# Wrapping for gifts....oil stain possibility?



## nsmar4211 (Aug 1, 2015)

Since I can't quite yet make most of my "gift" batches, I started thinking about packaging. 

I have a bunch of scrapbooking paper I could use as bands. From reading on here, it seems I should wrap the soap in white tissue paper and then put the band on. 

Will the oils in the soap "come through" or cause any other problems with the white tissue paper? Some of mine are going to be 20% SF coconut oil bars, the rest will be 5% SF lard/oil mixes. I was thinking of just using the scrapbook paper to wrap, but then got concerned about possible ink transfer (double sided scrapbook paper). 

Now I have to figure out labels too.......


----------



## IrishLass (Aug 1, 2015)

I use white tissue paper to wrap my shave soaps (superfatted somewhere around 8%) and I've never had oil transfer to the paper from the soap. I wrap my regular bars in glassine-type paper (white paper sandwich wrap) and I've never had oil-transfer there either- not even with my 20% superfatted bars. 

I don't know that I'd want to use decorative double-sided paper (where the colorful decoration is on both sides).

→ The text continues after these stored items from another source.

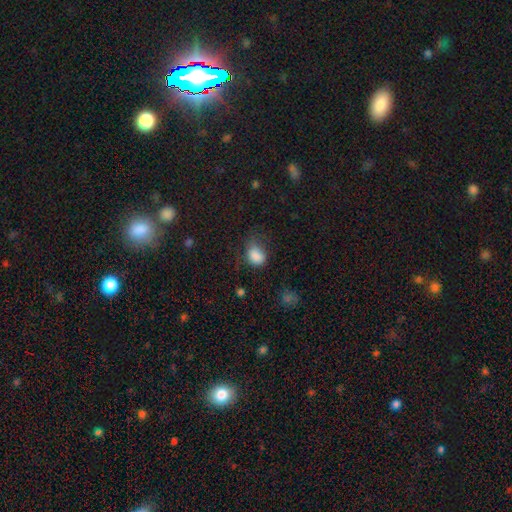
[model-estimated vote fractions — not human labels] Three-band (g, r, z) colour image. It shows a smooth galaxy with no disk features (83%) that is in between round and cigar-shaped (68%). Merging: none (42%).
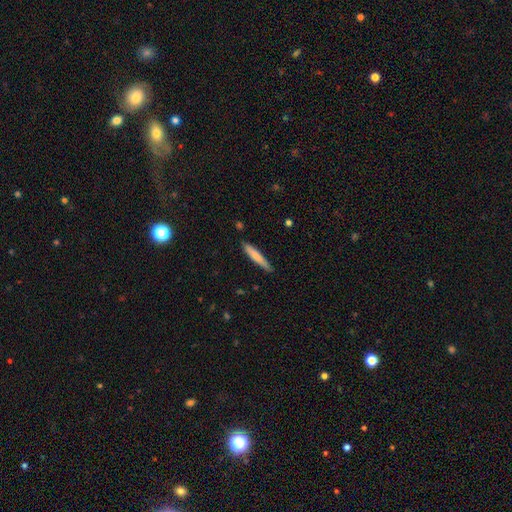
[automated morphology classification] A smooth galaxy with no disk features (74%) that is cigar-shaped (93%). Merging: none (85%).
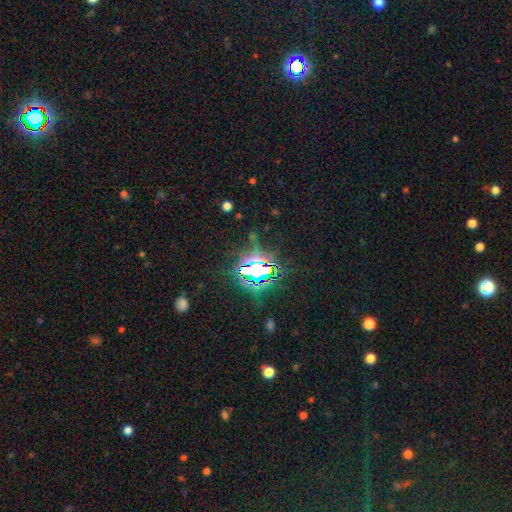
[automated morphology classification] Smooth or featured?
  - star or artifact: 77% *
  - smooth: 13%
  - featured or disk: 10%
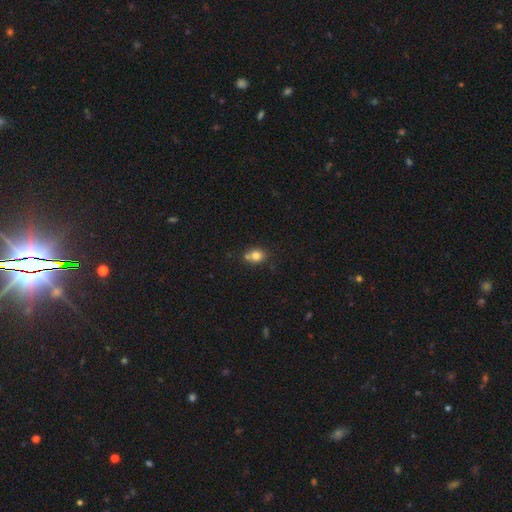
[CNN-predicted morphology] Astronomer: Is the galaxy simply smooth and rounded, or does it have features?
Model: smooth — 79%.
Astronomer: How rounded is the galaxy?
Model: round — 58% (runner-up: in between, 41%).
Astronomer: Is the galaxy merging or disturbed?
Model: none — 53% (runner-up: merger, 28%).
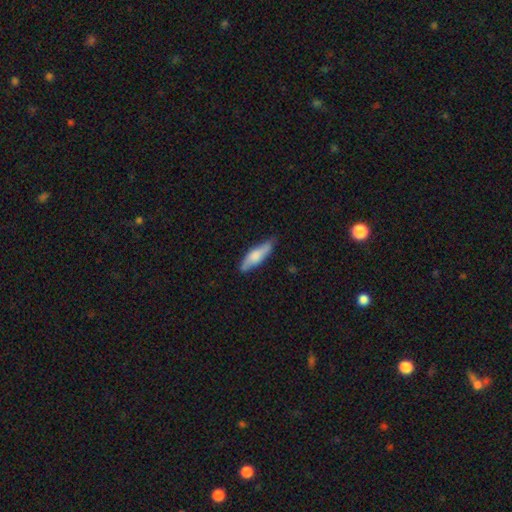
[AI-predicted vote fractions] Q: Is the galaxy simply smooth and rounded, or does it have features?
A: smooth — 67%.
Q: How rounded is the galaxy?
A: cigar-shaped — 57%.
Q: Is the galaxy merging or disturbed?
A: none — 74%.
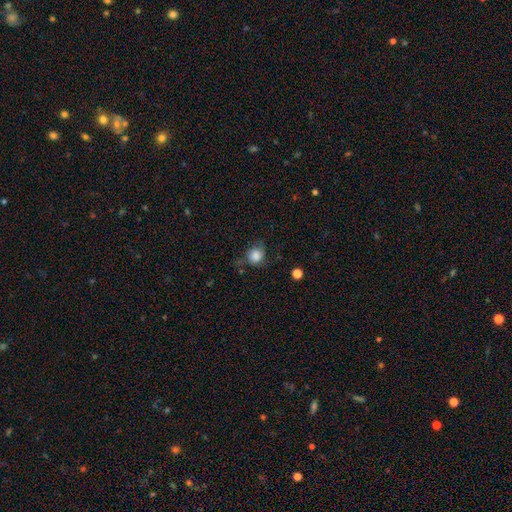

At the very least, I would test it out first on a sample bar to see how it fares over time before deciding to wrap all your bars in it, in case the ink from the paper rubs off. 

Have fun making labels! It's almost as fun for me as making soap, which is very fun. 


IrishLass


----------



## jblaney (Aug 1, 2015)

I wrap mine is waxed baker tissue I get at Smart & Final.   You can get a box of 1000 sheets, 5 1/2 X 9 for a few bucks.   It's perfect and cheap, then you can wrap in pretty paper over that if you like.


----------



## nsmar4211 (Aug 2, 2015)

Bakers tissue, never heard of it.... we don't have Smart and Finals here. Will have to check walmart and publix for something similiar  thanks!


----------



## tbeck3579 (Aug 2, 2015)

Funny this post is popping up because I was searching the forums a few minutes ago for ideas when I found this post by IrishLass -- with a picture.

I also found a cool, inexpensive and easy idea for laundry soap or liquid soap.


----------



## nsmar4211 (Aug 3, 2015)

Was skimming and couldn't figure out how'd I'd get the bars of soap in the mason jars LOL...duh!!!

If the sheets are just waxed paper, I may just tear some off a roll. I only need about 100...maybe 120 to wrap... and then I'll either do bands or use whole sheets of my "unwanted" scrapbook paper. I should probably count the unwanted sheets LOL.....

Wait, "only" 120 bars of soap? What am I THINKING????? LOL


----------



## not_ally (Aug 3, 2015)

You'd be surprised how many bars of soap you can foist upon people if you work hard enough   I soap like a madwoman, but manage to pawn off enough on unsuspecting victims to free up sufficient space on my curing racks on as-needed basis!


----------



## tbeck3579 (Aug 3, 2015)

nsmar4211 said:


> Was skimming and couldn't figure out how'd I'd get the bars of soap in the mason jars LOL...duh!!!
> 
> If the sheets are just waxed paper, I may just tear some off a roll. I only need about 100...maybe 120 to wrap... and then I'll either do bands or use whole sheets of my "unwanted" scrapbook paper. I should probably count the unwanted sheets LOL.....
> 
> Wait, "only" 120 bars of soap? What am I THINKING????? LOL



I do like the soap IrishLass wrapped in the decorative paper and it is very reasonably priced. Hahaha :lolno: canning jars and bars of soap.  Although, when you said that I thought about a bar of soap fitting easily in a wide mouth jar.  I think I'll try it to see if it does.  I went to an auction yesterday mainly because the pictures showed a stack of old mason jars hidden in a corner.  The smaller jars, regular mouth, are 8 dollars a dozen new, and that's the best price I can find.  Wide mouth jars are 9 dollars a dozen.  I got 8 dozen jars, mostly wide mouth for a dollar.  It was hot yesterday and the mason jars were among the very last things to bid on so everyone was leaving.  I got the deal of the decade :clap:


----------



## nsmar4211 (Aug 4, 2015)

WOW that's a great haul of jars. I have a few dozen but they're for the one day I do canning (one day....). 

Ya know, if you do small guest sized bars they would indeed fit in jars.... maybe for next year LOL


----------